● Text block:
---

New Trades, New Employment and New Services

Shift from Subsistence to Trade: After the forest department took control of the forests, many communities left their traditional occupations and started trading in forest products. 

  • Rise of Forest-Based Economies: This happened not only in India but across the world. 
    • Ex: With growing demand for rubber in the mid-19th century,  Mundurucu peoples of the Brazilian Amazon who lived in villages on high ground and cultivated manioc, began to collect latex from wild rubber trees for supply to traders.
    • Gradually, they descended to live in trading posts and became completely dependent on traders. 
  • Colonial Forest PoliciesIndigenous Trade Networks: In India, from medieval period onwards, we have records of Adivasi communities trading elephants and other forest goods like hides, horns, silk cocoons, ivory, bamboo, spices, fibers, grasses, gums, and resins through nomadic communities like the Banjaras
  • Colonial Monopoly on Forest Trade: With the advent of Britishers, the government regulated trade completely, and gave many large European trading firms the sole right to trade in the forest products of particular areas.

---

● Extracted material:
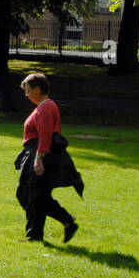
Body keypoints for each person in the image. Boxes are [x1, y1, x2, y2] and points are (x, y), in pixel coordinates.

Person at [16, 72, 83, 243]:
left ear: (38, 89)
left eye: (28, 91)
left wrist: (39, 158)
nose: (26, 95)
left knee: (32, 195)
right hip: (36, 152)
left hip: (40, 153)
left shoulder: (45, 107)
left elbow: (45, 134)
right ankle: (67, 221)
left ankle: (34, 236)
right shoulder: (45, 106)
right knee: (33, 195)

---

● Exercise instructions:
(1) According to the forest trade passage, what crop did the Mundurucu peoples cultivate before they began collecting latex?
(2) Reproduce everything in the forest trade passage from "New Trades, New" down to "supply to traders.".
(3) Take the forest trade passage further, starting after its final sentence.

● Task-by-task outputs:
(1) Manioc.

(2)
New Trades, New Employment and New Services

Shift from Subsistence to Trade: After the forest department took control of the forests, many communities left their traditional occupations and started trading in forest products. 

  • Rise of Forest-Based Economies: This happened not only in India but across the world. 
    • Ex: With growing demand for rubber in the mid-19th century,  Mundurucu peoples of the Brazilian Amazon who lived in villages on high ground and cultivated manioc, began to collect latex from wild rubber trees for supply to traders.

(3)
    • Grazing and hunting by local people were restricted. In the process, many pastoralist and nomadic communities like the Korava, Karacha, and Yerukula of Madras Presidency lost their livelihoods. 
    • Some of them began to be called ‘criminal tribes’, and were forced to work instead in factories, mines, and plantations, under government supervision. 
  • Exploitation in New Economic Roles: New work opportunities did not always mean improved well-being for the people. 
    • Ex: In Assam, both men and women from forest communities like Santhals and Oraons from Jharkhand, and Gonds from Chhattisgarh were recruited to work on tea plantations and their wages were low and conditions of work were very bad. 
    • They could not return easily to their home villages from where they had been recruited. 

Rebellion in the Forest 

Colonial Forest Policies

In many parts of India, and across the world, forest communities rebelled against the changes that were being imposed on them. The leaders of these movements against the British were Siddhu and Kanu in Santhal Parganas, Birsa Munda of Chhotanagpur, or Alluri Sitarama Raju of Andhra Pradesh.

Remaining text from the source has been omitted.